Written problem:
Answer these from the indent-bars documentation:
(a) What does the symbol no-inherit do?
(b) In the example setting for indent-bars-ts-color, what value is :blend given?
(c) Which kind of indentation does the documentation say to prefer, and for what reason?

Selection:
Each of these parallel variables has the same form as their equivalent non-ts version (the "parent" variable), with two additions:

  1. Some (marked with [I] above) can optionally use inheritance from their parent. Inheritance means any missing :key based elements are inherited from the in-scope (parent) style. To configure whether this inheritance occurs, you can optionally set these variable values to a cons cell of the form ([no-]inherit . value), where value has the normal format for the parent variable. inherit (the default, if the cons cell is omitted and value is simply used as-is) means that any unspecified :key values are inherited from the parent variable. The symbol no-inherit means to omit (rather than inherit) any missing key values for the alternate styling. See below for an example.
  2. For any non-:key type values, the specific symbol value 'unspecified can be set to indicate to use the parent's value for that slot.

For example, a setting of:

(setopt indent-bars-ts-color '(inherit unspecified :blend 0.15))

means to configure the color of alternate style bars as follows:

  1. use the color from the parent variable indent-bars-color (since it is unspecified here)
  2. set :blend to 0.15
  3. inherit any other missing keyword values from indent-bars-color

The easiest way to configure inheritance and unspecified values in the ts variables is via the customize interface; see the customize group indent-bars-ts-style.

Per major-mode customization

Sometimes different indent-bars settings are appropriate for different major modes. In that case, you can use setq-local to set the appropriate cutomize variables locally, directly in the mode's hook, prior to enabling indent-bars:

(add-hook 'emacs-lisp-mode-hook
	  (lambda ()
	    (setq-local 
			indent-tabs-mode t ; make sure tabs-based indenting is on, even if we disable it globally
			indent-bars-no-descend-lists nil) ; elisp is mostly continued lists!  allow bars to descend inside
	    (indent-bars-mode 1)))

Note that tree-sitter scope and wrap config are keyed to the parser language, which may be sufficient for tailoring these.

Details and Caveats

Indentation

indent-bars works with either space- or tab-based indentation (see indent-tabs-mode). If possible, prefer space indentation, as it is faster.

Data entries:

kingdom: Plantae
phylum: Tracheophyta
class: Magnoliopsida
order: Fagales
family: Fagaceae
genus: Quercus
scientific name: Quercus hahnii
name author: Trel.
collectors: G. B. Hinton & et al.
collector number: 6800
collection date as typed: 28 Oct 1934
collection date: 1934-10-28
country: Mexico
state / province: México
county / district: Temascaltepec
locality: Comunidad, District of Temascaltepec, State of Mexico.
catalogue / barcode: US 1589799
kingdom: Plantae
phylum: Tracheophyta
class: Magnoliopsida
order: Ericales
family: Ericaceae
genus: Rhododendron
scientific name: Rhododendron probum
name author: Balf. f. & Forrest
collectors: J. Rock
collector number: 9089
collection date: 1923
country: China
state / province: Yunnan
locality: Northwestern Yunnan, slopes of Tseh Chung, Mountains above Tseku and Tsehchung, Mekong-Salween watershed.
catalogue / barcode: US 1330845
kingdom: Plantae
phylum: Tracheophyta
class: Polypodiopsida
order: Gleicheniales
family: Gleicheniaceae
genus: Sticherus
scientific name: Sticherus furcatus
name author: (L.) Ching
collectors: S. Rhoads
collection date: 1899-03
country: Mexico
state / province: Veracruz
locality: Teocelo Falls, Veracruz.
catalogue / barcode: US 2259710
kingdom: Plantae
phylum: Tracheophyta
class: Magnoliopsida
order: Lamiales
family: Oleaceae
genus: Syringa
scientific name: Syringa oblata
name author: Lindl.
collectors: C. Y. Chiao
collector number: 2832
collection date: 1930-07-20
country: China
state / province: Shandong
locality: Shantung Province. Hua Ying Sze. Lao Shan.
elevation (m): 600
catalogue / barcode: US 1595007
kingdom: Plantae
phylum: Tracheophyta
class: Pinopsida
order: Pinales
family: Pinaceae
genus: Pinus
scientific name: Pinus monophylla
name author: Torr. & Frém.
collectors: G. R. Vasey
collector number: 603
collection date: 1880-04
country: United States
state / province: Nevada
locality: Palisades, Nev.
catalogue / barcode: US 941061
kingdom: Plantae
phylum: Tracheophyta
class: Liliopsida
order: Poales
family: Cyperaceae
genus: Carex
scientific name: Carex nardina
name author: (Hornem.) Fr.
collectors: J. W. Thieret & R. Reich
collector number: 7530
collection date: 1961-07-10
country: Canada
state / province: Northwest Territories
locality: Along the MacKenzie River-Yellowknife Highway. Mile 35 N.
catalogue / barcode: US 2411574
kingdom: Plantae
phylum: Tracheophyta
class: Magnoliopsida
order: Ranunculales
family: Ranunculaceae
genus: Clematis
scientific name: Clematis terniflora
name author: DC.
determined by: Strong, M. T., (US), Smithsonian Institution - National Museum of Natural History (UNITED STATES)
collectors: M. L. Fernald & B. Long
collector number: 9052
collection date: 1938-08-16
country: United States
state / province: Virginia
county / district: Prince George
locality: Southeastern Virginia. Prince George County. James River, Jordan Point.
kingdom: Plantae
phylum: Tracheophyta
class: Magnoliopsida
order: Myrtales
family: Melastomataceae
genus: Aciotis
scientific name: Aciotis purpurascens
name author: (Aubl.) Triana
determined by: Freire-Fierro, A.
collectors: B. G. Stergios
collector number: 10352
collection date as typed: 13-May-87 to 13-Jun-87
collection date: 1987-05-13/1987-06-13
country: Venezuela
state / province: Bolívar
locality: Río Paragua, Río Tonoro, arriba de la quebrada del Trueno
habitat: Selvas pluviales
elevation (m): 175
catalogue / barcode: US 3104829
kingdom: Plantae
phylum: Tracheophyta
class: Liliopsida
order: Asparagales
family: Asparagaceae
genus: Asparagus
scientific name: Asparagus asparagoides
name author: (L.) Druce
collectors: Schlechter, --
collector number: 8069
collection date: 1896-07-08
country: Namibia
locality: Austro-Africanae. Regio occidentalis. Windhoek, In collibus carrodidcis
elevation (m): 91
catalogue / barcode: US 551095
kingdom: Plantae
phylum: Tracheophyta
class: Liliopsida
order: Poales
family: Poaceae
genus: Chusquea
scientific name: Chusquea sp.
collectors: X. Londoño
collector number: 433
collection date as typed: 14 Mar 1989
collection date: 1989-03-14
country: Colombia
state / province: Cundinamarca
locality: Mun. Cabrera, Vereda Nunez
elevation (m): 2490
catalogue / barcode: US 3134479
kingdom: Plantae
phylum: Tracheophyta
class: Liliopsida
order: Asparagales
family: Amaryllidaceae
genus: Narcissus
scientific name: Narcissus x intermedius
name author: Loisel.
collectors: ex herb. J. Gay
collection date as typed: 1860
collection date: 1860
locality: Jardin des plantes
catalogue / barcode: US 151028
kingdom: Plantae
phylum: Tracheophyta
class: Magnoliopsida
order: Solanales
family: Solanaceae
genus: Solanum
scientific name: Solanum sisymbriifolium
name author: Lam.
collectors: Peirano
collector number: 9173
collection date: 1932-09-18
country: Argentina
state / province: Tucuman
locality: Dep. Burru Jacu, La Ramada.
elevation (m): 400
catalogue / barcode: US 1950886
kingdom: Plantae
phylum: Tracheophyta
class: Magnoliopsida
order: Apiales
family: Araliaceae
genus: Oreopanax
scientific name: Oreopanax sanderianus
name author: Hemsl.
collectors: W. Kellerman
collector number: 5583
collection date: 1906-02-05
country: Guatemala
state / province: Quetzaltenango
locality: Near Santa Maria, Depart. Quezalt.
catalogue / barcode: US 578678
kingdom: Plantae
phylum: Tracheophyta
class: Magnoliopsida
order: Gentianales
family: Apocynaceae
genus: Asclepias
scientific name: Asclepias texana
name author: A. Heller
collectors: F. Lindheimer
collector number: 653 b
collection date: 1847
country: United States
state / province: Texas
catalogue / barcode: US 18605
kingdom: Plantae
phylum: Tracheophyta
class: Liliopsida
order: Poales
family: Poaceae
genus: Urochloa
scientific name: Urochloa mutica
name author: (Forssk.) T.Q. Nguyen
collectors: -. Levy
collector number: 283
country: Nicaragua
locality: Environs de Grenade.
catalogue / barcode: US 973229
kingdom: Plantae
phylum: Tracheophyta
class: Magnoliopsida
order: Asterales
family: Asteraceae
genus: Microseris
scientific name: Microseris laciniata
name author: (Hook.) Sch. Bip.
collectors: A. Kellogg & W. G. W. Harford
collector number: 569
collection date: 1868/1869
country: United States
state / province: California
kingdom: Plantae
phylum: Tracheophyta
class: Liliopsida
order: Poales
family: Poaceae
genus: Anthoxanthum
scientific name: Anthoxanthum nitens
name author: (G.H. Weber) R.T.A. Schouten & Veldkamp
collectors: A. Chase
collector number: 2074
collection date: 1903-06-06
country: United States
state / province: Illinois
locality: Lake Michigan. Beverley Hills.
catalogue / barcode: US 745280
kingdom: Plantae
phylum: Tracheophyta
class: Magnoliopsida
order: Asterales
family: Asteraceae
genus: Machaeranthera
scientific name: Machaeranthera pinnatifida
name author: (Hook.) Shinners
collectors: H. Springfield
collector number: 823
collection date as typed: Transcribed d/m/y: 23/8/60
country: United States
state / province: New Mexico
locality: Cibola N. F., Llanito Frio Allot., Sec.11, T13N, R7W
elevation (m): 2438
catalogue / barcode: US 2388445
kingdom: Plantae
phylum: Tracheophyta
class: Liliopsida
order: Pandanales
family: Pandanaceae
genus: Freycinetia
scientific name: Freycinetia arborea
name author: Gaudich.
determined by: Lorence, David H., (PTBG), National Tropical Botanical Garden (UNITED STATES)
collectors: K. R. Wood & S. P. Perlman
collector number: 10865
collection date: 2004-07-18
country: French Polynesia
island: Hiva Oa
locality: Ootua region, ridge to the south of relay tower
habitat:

Response to this task:
(a) It omits, rather than inherits, any missing key values for the alternate styling.
(b) 0.15.
(c) Space indentation, because it is faster.